Why wouldn't you want the Australian ones? They're SUPER hard to find...


----------



## MissCris (Mar 7, 2016)

vividjs24 said:


> Why wouldn't you want the Australian ones? They're SUPER hard to find...


Because they aren't what I wanted for the tank, and they are more interested in eating the driftwood and fish food than the algae (I actually watched one last night pull up and discard a clump of BBA to get to the soft wood beneath). They are already bigger than all of the fish in my 20g nano setup, and they're starting to steal from my cories. I was looking for a specific species, and it's partly my fault for not examining the bag more closely, but I wasn't aware until I got home that there was more than one type of amano in the aquarium trade.

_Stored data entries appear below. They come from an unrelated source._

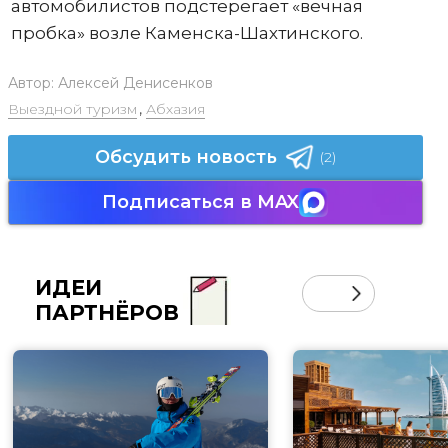
автомобилистов подстерегает «вечная
пробка» возле Каменска-Шахтинского.
Автор:
Алексей Денисенков
Выездной туризм
,
Абхазия
Обсудить новость
(2)
Подписаться в MAX
ИДЕИ
ПАРТНЁРОВ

When they get a little bigger so as to be safe from the betta, I'll move them to my 30g low-tech where I don't really ever have algae issues and they can help keep fish food from accumulating between the cryptocoryne (and of course I will still feed them too, because I will care for any pets I have), and I'll buy myself a group of real Japanese amanos from the LFS for my 20g high-tech, because those are what I want for my setup.

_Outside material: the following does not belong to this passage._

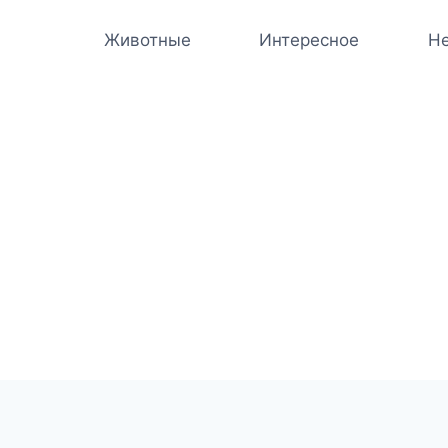
Животные
Интересное
Не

It would seem, however, that they aren't _that_ hard to find if one has a Petco, as apparently their distributor has started shipping them in place of c. multidentata. 

I do sort of feel like this is the crustacean equivalent of marking flying fox fish as SAE though.


----------



## Asteroid (Jul 26, 2018)

I actually found one eating a perfectly healthy RCS recently. During a feeding it became a "little excited" and grabbed the RCS and ate it while it was alive.


----------



## MissCris (Mar 7, 2016)

Asteroid said:


> I actually found one eating a perfectly healthy RCS recently. During a feeding it became a "little excited" and grabbed the RCS and ate it while it was alive.


All the more reason to move those guys to a tank where they aren't the biggest creatures in the aquarium. The only things in my 20g that matches them for size are the otos.


----------